Dünyayı bir anda durma noktasına getiren salgın günlerinde, bir ve
beraber olmanın şifasını yeniden hissettik. Yaşlılarımızı, engelli
bireylerimizi, darda kalanlarımızı her şeyin üzerinde tuttuk. Bu
felaket karşında bocalamadık çünkü asırlarca tatbik edildiğini
bildiğimiz bir insaniyet bakiyemiz vardı. Hatta bunu tıbbi
yardımlar çerçevesinde tüm dünyayla da paylaştık. Tabi şunu hiç
unutmamalıyız; bu mirasın bugün dahi dipdiri olması, yarına da aynı
şekilde aktarılabileceğinin garantisi değildir. Gelecek nesillerin
de bu mirastan yararlanması bizim çabamıza bağlı. Vakıf kültürünün
yaşatılması, öğretilmesi ve bilhassa gençler arasında
yaygınlaştırılmasının çok önemli olduğunu düşünüyorum. Tecrübe dolu
kadim tarihimizden elde ettiğimiz değerlerle, yeni dünyayı
şekillendirmeliyiz. Hayat denen şu bir mevsimlik durakta, bize
verilen nefes tükendiğinde amel defterlerimiz de kapanmış olacak.
Fakat vakıf bilinciyle yaptırılan ve biz göçüp gittikten sonra da
sayısız insanın istifade edeceği bu eserler, sadaka-i cariyemiz
olacaktır inşallah.
"EYÜP İMARETİ SADECE SÖZLE DEĞİL, İCRAAT VE İNŞA İLE
İHYA EDİLEN EN GÜZEL ÖRNEKLERDENDİR"
Mihrişah Valide Sultan Eyüp İmarethanesinin açılış törenine katılan
Kültür ve Turizm Bakanı Mehmet Nuri Ersoy, yaptığı konuşmada
imaretlerin önemine vurgu yaptı. Ersoy, "Eyüp ilçesine, yüce
Peygamberimiz Hazreti Muhammed'in mihmandarı, İstanbul'u fetheden
ruh ve iradenin timsali olan Ebu Eyyûb El Ensari Hazretlerinin
ismine yakışır bir yer olması için daima itina gösterilmiştir.

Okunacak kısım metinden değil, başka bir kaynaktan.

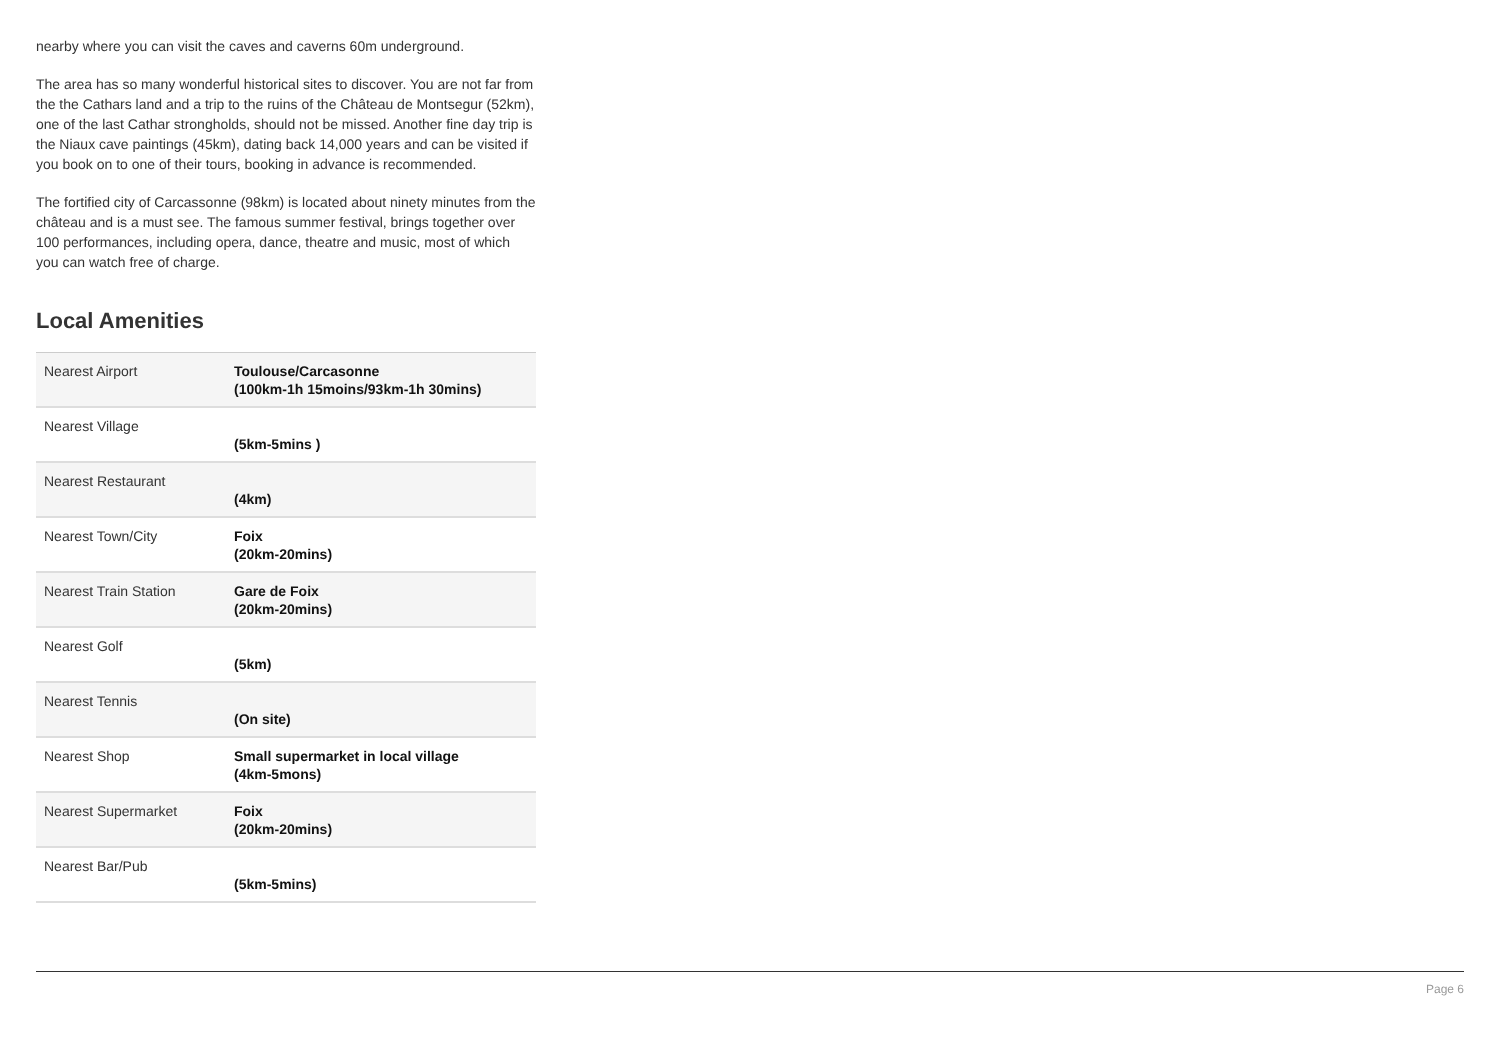nearby where you can visit the caves and caverns 60m underground.
The area has so many wonderful historical sites to discover. You are not far from the the Cathars land and a trip to the ruins of the Château de Montsegur (52km), one of the last Cathar strongholds, should not be missed. Another fine day trip is the Niaux cave paintings (45km), dating back 14,000 years and can be visited if you book on to one of their tours, booking in advance is recommended.
The fortified city of Carcassonne (98km) is located about ninety minutes from the château and is a must see. The famous summer festival, brings together over 100 performances, including opera, dance, theatre and music, most of which you can watch free of charge.
Local Amenities
| Nearest Airport | Toulouse/Carcasonne (100km-1h 15moins/93km-1h 30mins) |
| Nearest Village | (5km-5mins ) |
| Nearest Restaurant | (4km) |
| Nearest Town/City | Foix (20km-20mins) |
| Nearest Train Station | Gare de Foix (20km-20mins) |
| Nearest Golf | (5km) |
| Nearest Tennis | (On site) |
| Nearest Shop | Small supermarket in local village (4km-5mons) |
| Nearest Supermarket | Foix (20km-20mins) |
| Nearest Bar/Pub | (5km-5mins) |
Page 6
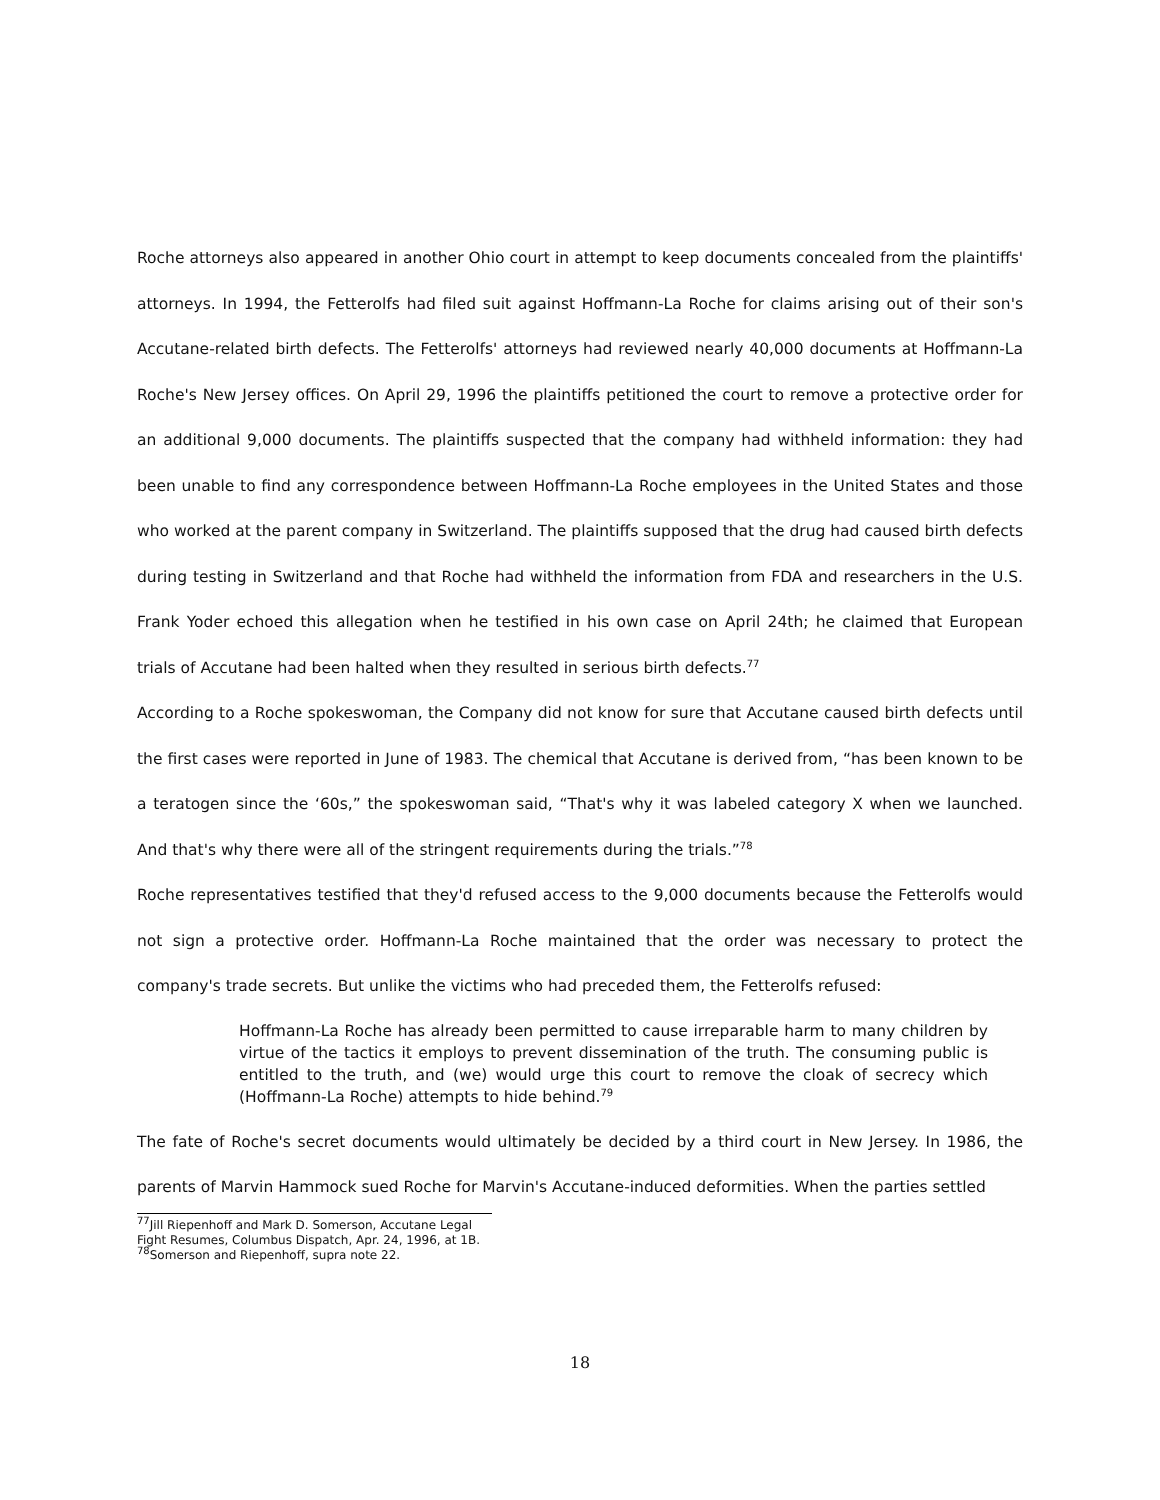Roche attorneys also appeared in another Ohio court in attempt to keep documents concealed from the plaintiffs' attorneys. In 1994, the Fetterolfs had filed suit against Hoffmann-La Roche for claims arising out of their son's Accutane-related birth defects. The Fetterolfs' attorneys had reviewed nearly 40,000 documents at Hoffmann-La Roche's New Jersey offices. On April 29, 1996 the plaintiffs petitioned the court to remove a protective order for an additional 9,000 documents. The plaintiffs suspected that the company had withheld information: they had been unable to find any correspondence between Hoffmann-La Roche employees in the United States and those who worked at the parent company in Switzerland. The plaintiffs supposed that the drug had caused birth defects during testing in Switzerland and that Roche had withheld the information from FDA and researchers in the U.S. Frank Yoder echoed this allegation when he testified in his own case on April 24th; he claimed that European trials of Accutane had been halted when they resulted in serious birth defects.<sup>77</sup>
According to a Roche spokeswoman, the Company did not know for sure that Accutane caused birth defects until the first cases were reported in June of 1983. The chemical that Accutane is derived from, “has been known to be a teratogen since the ‘60s,” the spokeswoman said, “That's why it was labeled category X when we launched. And that's why there were all of the stringent requirements during the trials.”<sup>78</sup>
Roche representatives testified that they'd refused access to the 9,000 documents because the Fetterolfs would not sign a protective order. Hoffmann-La Roche maintained that the order was necessary to protect the company's trade secrets. But unlike the victims who had preceded them, the Fetterolfs refused:
Hoffmann-La Roche has already been permitted to cause irreparable harm to many children by virtue of the tactics it employs to prevent dissemination of the truth. The consuming public is entitled to the truth, and (we) would urge this court to remove the cloak of secrecy which (Hoffmann-La Roche) attempts to hide behind.<sup>79</sup>
The fate of Roche's secret documents would ultimately be decided by a third court in New Jersey. In 1986, the parents of Marvin Hammock sued Roche for Marvin's Accutane-induced deformities. When the parties settled
<sup>77</sup> Jill Riepenhoff and Mark D. Somerson, Accutane Legal Fight Resumes, Columbus Dispatch, Apr. 24, 1996, at 1B.
<sup>78</sup> Somerson and Riepenhoff, supra note 22.
18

Elbette ki sadece sözle değil, icraat ve inşa ile de bu semt ihya
edilmiştir. Bugün yeniden kapılarını açan Mihrişah Valide Sultan
diğer adıyla Eyüp İmareti bunun en özel örnekleri arasındadır"
dedi. Eyüp İmarethanesinin Osmanlıdan günümüze gelen en eski
imarethane olduğunu söyleyen Bakan Ersoy, "Milletine hizmet etme,
rehber olma sorumluluğunu hayatlarının düsturu haline getiren
Osmanlı sultanları ve hanedan mensupları, bu topraklarda nice
hayrın filizlenmesine vesile olmuşlardır. O hayırlar ki gölgesinde
din, dil, ırk ayırmadan beşerî muhafaza eden dev çınarlara
dönüşmüşlerdir. Mihrişah Valide Sultan tarafından yaptırılan bu
imaret de onun hamiyetperverliğinin ve hayırseverliğinin bir
nişanesi olmuştur" ifadelerini kullandı.